La Gazette

des Comores

Flambée des prix à Mohéli: Chaque structure rejette la responsabilité à l’autre

Flambée des prix à Mohéli: Chaque structure rejette la responsabilité à l’autre © : HZK-LGDC

Suite à la cherté de la vie engendrée par la flambée des prix des produits de première nécessité, une réunion de concertation a eu lieu entre les commerçants, la direction régionale du contrôle des prix et d’autres structures impliquées dans ce domaine. La responsabilité de ces prix exorbitants est rejetée entre la SCP et les services des douanes. La balle est finalement rejetée dans le camp des autorités politiques.

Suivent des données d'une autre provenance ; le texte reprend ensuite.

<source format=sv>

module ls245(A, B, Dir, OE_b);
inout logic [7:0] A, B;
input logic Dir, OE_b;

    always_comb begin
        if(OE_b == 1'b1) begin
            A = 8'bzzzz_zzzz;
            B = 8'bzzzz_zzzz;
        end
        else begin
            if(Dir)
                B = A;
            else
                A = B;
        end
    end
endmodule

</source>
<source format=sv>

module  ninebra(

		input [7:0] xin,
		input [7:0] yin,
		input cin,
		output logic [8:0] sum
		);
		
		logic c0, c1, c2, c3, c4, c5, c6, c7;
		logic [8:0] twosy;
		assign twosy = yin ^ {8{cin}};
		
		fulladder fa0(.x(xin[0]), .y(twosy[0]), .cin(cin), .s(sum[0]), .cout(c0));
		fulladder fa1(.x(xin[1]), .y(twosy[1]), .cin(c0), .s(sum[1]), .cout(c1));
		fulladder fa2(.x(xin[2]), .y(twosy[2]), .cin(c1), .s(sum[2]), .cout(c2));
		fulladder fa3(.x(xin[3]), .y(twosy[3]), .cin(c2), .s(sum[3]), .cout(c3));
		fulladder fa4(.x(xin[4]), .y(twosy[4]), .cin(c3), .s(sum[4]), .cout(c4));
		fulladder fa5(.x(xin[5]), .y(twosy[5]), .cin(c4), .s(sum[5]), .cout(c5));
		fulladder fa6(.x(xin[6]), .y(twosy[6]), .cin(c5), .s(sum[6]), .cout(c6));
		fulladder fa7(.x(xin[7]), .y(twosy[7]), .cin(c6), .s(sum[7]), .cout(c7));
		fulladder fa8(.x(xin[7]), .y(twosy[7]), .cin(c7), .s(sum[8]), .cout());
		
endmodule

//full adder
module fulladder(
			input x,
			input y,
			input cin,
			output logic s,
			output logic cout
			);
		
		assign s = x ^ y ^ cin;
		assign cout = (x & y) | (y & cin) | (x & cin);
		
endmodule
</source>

À Mohéli comme dans les autres îles de l’archipel, les prix des produits de première nécessité ont presque doublé. Et les revenus des citoyens restent les mêmes. Une boite d'allumette pour rappel coûte 50 fc, la sardine passe de 400 fc à 500 fc, pour ne citer que ceux là et d'autres produits sont aussi rares dans le marché. Cette rareté s'explique justement par la cherté de ces produits chez les fournisseurs. Aucun commerçant n'ose prendre le risque d'acheter des denrées alimentaires et venir les écouler aussi cher vu la crise financière.

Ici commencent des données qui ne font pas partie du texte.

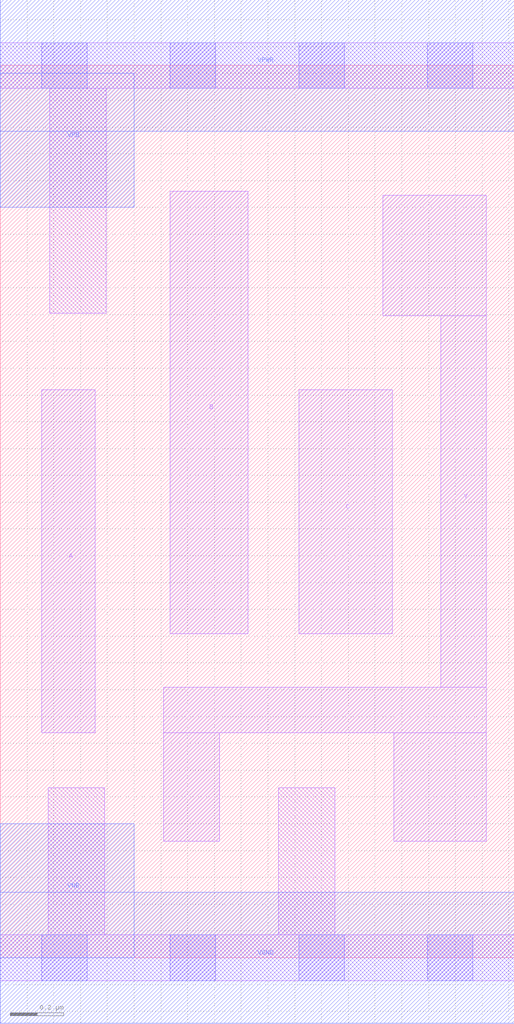
<source format=lef>
# Copyright 2020 The SkyWater PDK Authors
#
# Licensed under the Apache License, Version 2.0 (the "License");
# you may not use this file except in compliance with the License.
# You may obtain a copy of the License at
#
#     https://www.apache.org/licenses/LICENSE-2.0
#
# Unless required by applicable law or agreed to in writing, software
# distributed under the License is distributed on an "AS IS" BASIS,
# WITHOUT WARRANTIES OR CONDITIONS OF ANY KIND, either express or implied.
# See the License for the specific language governing permissions and
# limitations under the License.
#
# SPDX-License-Identifier: Apache-2.0

VERSION 5.5 ;
NAMESCASESENSITIVE ON ;
BUSBITCHARS "[]" ;
DIVIDERCHAR "/" ;
MACRO sky130_fd_sc_lp__nor3_m
  CLASS CORE ;
  SOURCE USER ;
  ORIGIN  0.000000  0.000000 ;
  SIZE  1.920000 BY  3.330000 ;
  SYMMETRY X Y R90 ;
  SITE unit ;
  PIN A
    ANTENNAGATEAREA  0.126000 ;
    DIRECTION INPUT ;
    USE SIGNAL ;
    PORT
      LAYER li1 ;
        RECT 0.155000 0.840000 0.355000 2.120000 ;
    END
  END A
  PIN B
    ANTENNAGATEAREA  0.126000 ;
    DIRECTION INPUT ;
    USE SIGNAL ;
    PORT
      LAYER li1 ;
        RECT 0.635000 1.210000 0.925000 2.860000 ;
    END
  END B
  PIN C
    ANTENNAGATEAREA  0.126000 ;
    DIRECTION INPUT ;
    USE SIGNAL ;
    PORT
      LAYER li1 ;
        RECT 1.115000 1.210000 1.465000 2.120000 ;
    END
  END C
  PIN Y
    ANTENNADIFFAREA  0.340200 ;
    DIRECTION OUTPUT ;
    USE SIGNAL ;
    PORT
      LAYER li1 ;
        RECT 0.610000 0.435000 0.820000 0.840000 ;
        RECT 0.610000 0.840000 1.815000 1.010000 ;
        RECT 1.430000 2.395000 1.815000 2.845000 ;
        RECT 1.470000 0.435000 1.815000 0.840000 ;
        RECT 1.645000 1.010000 1.815000 2.395000 ;
    END
  END Y
  PIN VGND
    DIRECTION INOUT ;
    USE GROUND ;
    PORT
      LAYER met1 ;
        RECT 0.000000 -0.245000 1.920000 0.245000 ;
    END
  END VGND
  PIN VNB
    DIRECTION INOUT ;
    USE GROUND ;
    PORT
    END
  END VNB
  PIN VPB
    DIRECTION INOUT ;
    USE POWER ;
    PORT
    END
  END VPB
  PIN VNB
    DIRECTION INOUT ;
    USE GROUND ;
    PORT
      LAYER met1 ;
        RECT 0.000000 0.000000 0.500000 0.500000 ;
    END
  END VNB
  PIN VPB
    DIRECTION INOUT ;
    USE POWER ;
    PORT
      LAYER met1 ;
        RECT 0.000000 2.800000 0.500000 3.300000 ;
    END
  END VPB
  PIN VPWR
    DIRECTION INOUT ;
    USE POWER ;
    PORT
      LAYER met1 ;
        RECT 0.000000 3.085000 1.920000 3.575000 ;
    END
  END VPWR
  OBS
    LAYER li1 ;
      RECT 0.000000 -0.085000 1.920000 0.085000 ;
      RECT 0.000000  3.245000 1.920000 3.415000 ;
      RECT 0.180000  0.085000 0.390000 0.635000 ;
      RECT 0.185000  2.405000 0.395000 3.245000 ;
      RECT 1.040000  0.085000 1.250000 0.635000 ;
    LAYER mcon ;
      RECT 0.155000 -0.085000 0.325000 0.085000 ;
      RECT 0.155000  3.245000 0.325000 3.415000 ;
      RECT 0.635000 -0.085000 0.805000 0.085000 ;
      RECT 0.635000  3.245000 0.805000 3.415000 ;
      RECT 1.115000 -0.085000 1.285000 0.085000 ;
      RECT 1.115000  3.245000 1.285000 3.415000 ;
      RECT 1.595000 -0.085000 1.765000 0.085000 ;
      RECT 1.595000  3.245000 1.765000 3.415000 ;
  END
END sky130_fd_sc_lp__nor3_m
END LIBRARY

</source>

Le pire, aucune partie de la chaîne ne veut porter le chapeau de cette flambé des prix. C'est devenu une  balle de ping-pong. C’est pour cette raison que le service du contrôle des prix au niveau de l'île a convié la police nationale, les commerçants de la place ainsi que des agents de la SCP (société nationale des ports) au niveau de l'île dans une réunion d'échange au marché de Fomboni, pour discuter de l'origine de cette flambé des prix et tenter d'y porter une  solution afin d'alléger le quotidien des citoyens.

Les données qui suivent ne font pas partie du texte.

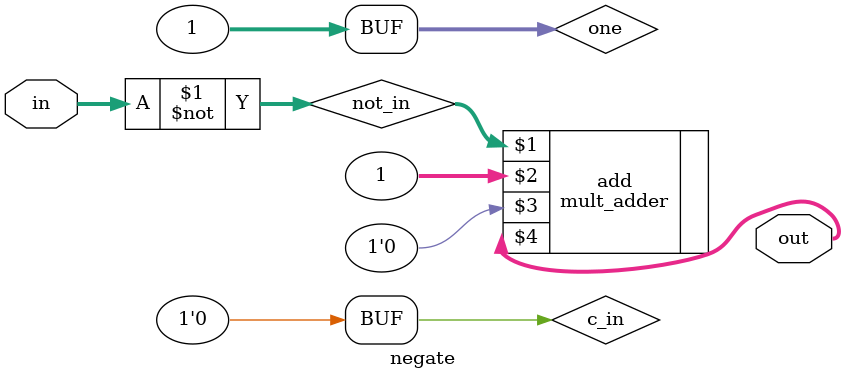
<source format=v>
module negate(in, out);

    input [31:0] in;
    output [31:0] out;

    wire [31:0] not_in, one;
    wire c_in;
    assign not_in = ~in;
    assign one = 32'b1;
    assign c_in = 1'b0;

    mult_adder add (not_in, one, c_in, out);

endmodule
</source>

Selon madame Halima Hamdia, directrice régionale du commerce et du contrôle des prix, la flambée des prix s'explique seulement par l'augmentation de 10% des taxes douanières. Après des longs débats entre les structures présentes lors de cette réunion, il a été convenu que l'origine de cette crise financière revient à la SCP par leurs taxes. Pour Madame Halima, il n'y a pas de solution, seule les autorités insulaires et gouvernementales auront les derniers mots. Des autorités qui estiment que certains commerçants de mauvaise foi sont en grande partie à l’origine de cette  crise.